7500  Communication Tools

Revision 18-1; Effective June 15, 2018

 

7510  Outlook Mailboxes for Communication from Medicaid for the Elderly and People with Disabilities (MEPD)

Revision 18-1; Effective June 15, 2018

 

HHSC Information Technology (IT) has established Outlook resource mailboxes and Outlook procedures for HHSC staff to access electronic information sent by MEPD staff using the MEPD Communication Tool.


HHSC will have regional staff designated to monitor MEPD communication by following the steps below to access the resource mailbox in Outlook.

1. With Outlook open, select File from the menu.
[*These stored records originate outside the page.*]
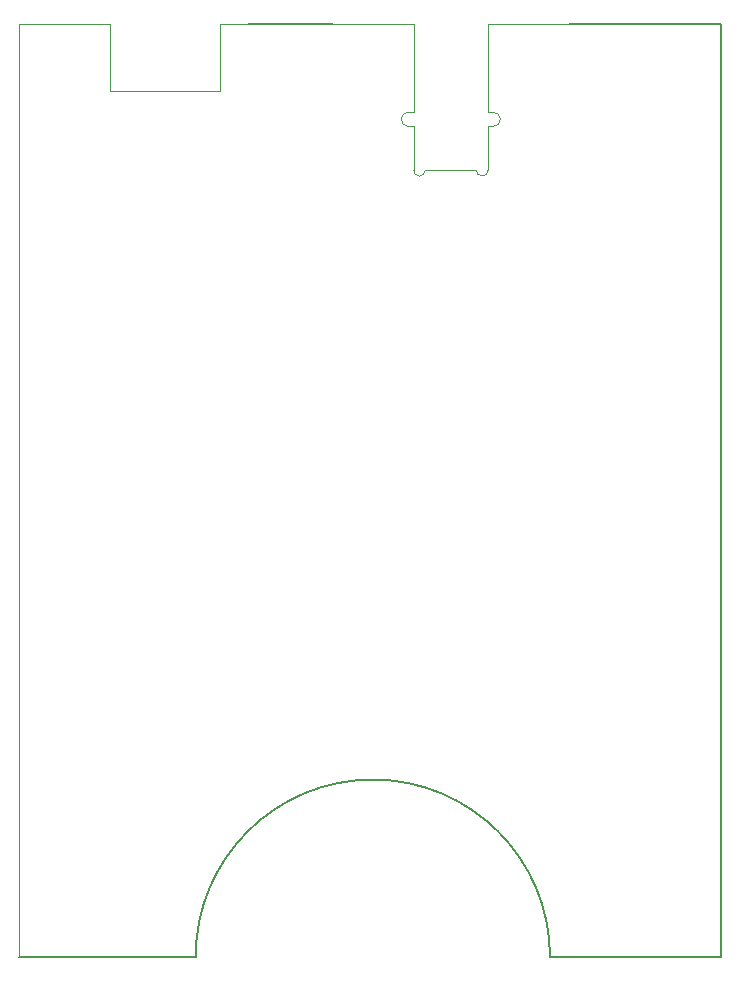
<source format=gbr>
%TF.GenerationSoftware,KiCad,Pcbnew,(5.1.5)-3*%
%TF.CreationDate,2020-03-31T18:07:01+02:00*%
%TF.ProjectId,loeti,6c6f6574-692e-46b6-9963-61645f706362,rev?*%
%TF.SameCoordinates,Original*%
%TF.FileFunction,Profile,NP*%
%FSLAX46Y46*%
G04 Gerber Fmt 4.6, Leading zero omitted, Abs format (unit mm)*
G04 Created by KiCad (PCBNEW (5.1.5)-3) date 2020-03-31 18:07:01*
%MOMM*%
%LPD*%
G04 APERTURE LIST*
%TA.AperFunction,Profile*%
%ADD10C,0.150000*%
%TD*%
%TA.AperFunction,Profile*%
%ADD11C,0.100000*%
%TD*%
%TA.AperFunction,Profile*%
%ADD12C,0.000100*%
%TD*%
%TA.AperFunction,Profile*%
%ADD13C,0.120000*%
%TD*%
G04 APERTURE END LIST*
D10*
X75000000Y-120500000D02*
X60000000Y-120500000D01*
X119500000Y-120500000D02*
X105000000Y-120500000D01*
X75000000Y-120500000D02*
G75*
G02X105000000Y-120500000I15000000J0D01*
G01*
X119500000Y-41500000D02*
X119500000Y-120500000D01*
X106600000Y-41500000D02*
X119500000Y-41500000D01*
X86600000Y-41500000D02*
X79400000Y-41500000D01*
D11*
X60000000Y-41500000D02*
X65400000Y-41500000D01*
X60000000Y-41500000D02*
X60000000Y-120500000D01*
D12*
%TO.C,J2*%
X99750000Y-41500000D02*
X99750000Y-49000000D01*
X99750000Y-50200000D02*
X99750000Y-53900000D01*
X98750000Y-53900000D02*
X94450000Y-53900000D01*
X93450000Y-53900000D02*
X93450000Y-50200000D01*
X93450000Y-41500000D02*
X93450000Y-49000000D01*
X99750000Y-41500000D02*
X106600000Y-41500000D01*
X93450000Y-41500000D02*
X86600000Y-41500000D01*
X99750000Y-53900000D02*
G75*
G02X99250000Y-54400000I-500000J0D01*
G01*
X99250000Y-54400000D02*
G75*
G02X98750000Y-53900000I0J500000D01*
G01*
X94450000Y-53900000D02*
G75*
G02X93950000Y-54400000I-500000J0D01*
G01*
X93950000Y-54400000D02*
G75*
G02X93450000Y-53900000I0J500000D01*
G01*
X99750000Y-49000000D02*
X100200000Y-49000000D01*
X99750000Y-50200000D02*
X100200000Y-50200000D01*
X100200000Y-49000000D02*
G75*
G02X100800000Y-49600000I0J-600000D01*
G01*
X100800000Y-49600000D02*
G75*
G02X100200000Y-50200000I-600000J0D01*
G01*
X93450000Y-49000000D02*
X93000000Y-49000000D01*
X93450000Y-50200000D02*
X93000000Y-50200000D01*
X93000000Y-50200000D02*
G75*
G02X92400000Y-49600000I0J600000D01*
G01*
X92400000Y-49600000D02*
G75*
G02X93000000Y-49000000I600000J0D01*
G01*
D13*
%TO.C,J0*%
X79400000Y-41500000D02*
X77075000Y-41500000D01*
X67725000Y-41500000D02*
X65400000Y-41500000D01*
X67725000Y-47220000D02*
X77075000Y-47220000D01*
X67725000Y-47220000D02*
X67725000Y-41500000D01*
X77075000Y-47220000D02*
X77075000Y-41500000D01*
%TD*%
M02*

</source>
Then select Account Settings and again, select Account Settings
select File from the menu
2. Select Change from the list of options
select File from the menu
3. Select More Settings.
select More Settings
4. Select Advance from the menu then Add.
Microsoft Exchange Screen
5. Enter the region's designated Alias as listed in the table below. (For example, "mecreg01" is entered for Region 1
Add Mailbox Screen

 

Resource Mailbox Display Name Alias
HHSC ME Communication Region 1 mecreg01
HHSC ME Communication Region 2/9 mecreg29
HHSC ME Communication Region 3 mecreg03
HHSC ME Communication Region 4/5 mecreg45
HHSC ME Communication Region 6 mecreg06
HHSC ME Communication Region 7 mecreg07
HHSC ME Communication Region 8 mecreg08
HHSC ME Communication Region 10 mecreg10
HHSC ME Communication Region 11 mecreg11

 

6. Once the alias is entered, select OK, Next, Finish, then Close. HHSC regional designated Resource Mailbox users will access the region's resource mailbox folder in the Outlook tree.
Mailbox Folder Screen

 

Resource Mailbox owners designated by regional management will be able to add, edit or delete Resource Mailbox users by right-clicking on the mailbox folder. Resource Mailbox owners must contact the Consolidated Help Desk (512-438-4720) if assistance is needed to add, edit or delete Resource Mailbox users.

Permission to forward information from the resource mailbox requires configuration of a separate Outlook profile. Resource Mailbox owners should submit a Help Desk ticket to have this completed for the authorized users.

The regional Resource Mailbox folder will have a single password that will be shared by all authorized users in that region. It is important that one person per mailbox be designated to maintain the password. All other authorized users must understand they are not to reset the password.